Please report how many lines of the material below contain the word "label", matching case exactly. Give only the number.

— start Recorded data —

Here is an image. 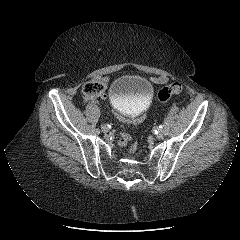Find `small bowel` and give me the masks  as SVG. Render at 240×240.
<instances>
[{
    "mask_svg": "<svg viewBox=\"0 0 240 240\" xmlns=\"http://www.w3.org/2000/svg\"><path fill=\"white\" fill-rule=\"evenodd\" d=\"M152 82L155 83V84H164L167 82V77L166 76H159V77H154V78H151ZM101 99L102 100H107L108 99V94L107 93H102L101 94ZM112 118L119 124L121 125H124V126H129V127H139L141 125H143L144 123L147 122L148 120V115L147 114H142L139 118L137 119H133V118H126V117H123L121 116L118 112H113L112 113ZM135 140V137L134 135L132 134H126V133H123L122 136H121V139L119 140V146L121 147H124L127 145V143H132L134 142Z\"/></svg>",
    "mask_w": 240,
    "mask_h": 240,
    "instance_id": "small-bowel-1",
    "label": "small bowel"
}]
</instances>
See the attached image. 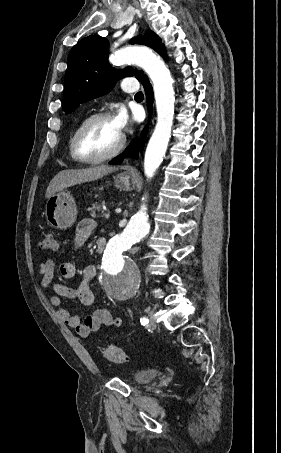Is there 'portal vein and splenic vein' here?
<instances>
[{
  "mask_svg": "<svg viewBox=\"0 0 281 453\" xmlns=\"http://www.w3.org/2000/svg\"><path fill=\"white\" fill-rule=\"evenodd\" d=\"M120 211H121V210H120V207H117L115 213H116V214H120Z\"/></svg>",
  "mask_w": 281,
  "mask_h": 453,
  "instance_id": "portal-vein-and-splenic-vein-1",
  "label": "portal vein and splenic vein"
}]
</instances>
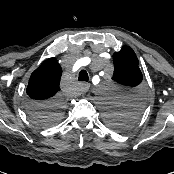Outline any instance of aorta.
<instances>
[{
  "mask_svg": "<svg viewBox=\"0 0 174 174\" xmlns=\"http://www.w3.org/2000/svg\"><path fill=\"white\" fill-rule=\"evenodd\" d=\"M99 95L100 98L104 101V102H109L112 98V93H113V89L110 86L107 85H101L99 86Z\"/></svg>",
  "mask_w": 174,
  "mask_h": 174,
  "instance_id": "aorta-1",
  "label": "aorta"
}]
</instances>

— end Recorded data —

*Answer to this task*. 3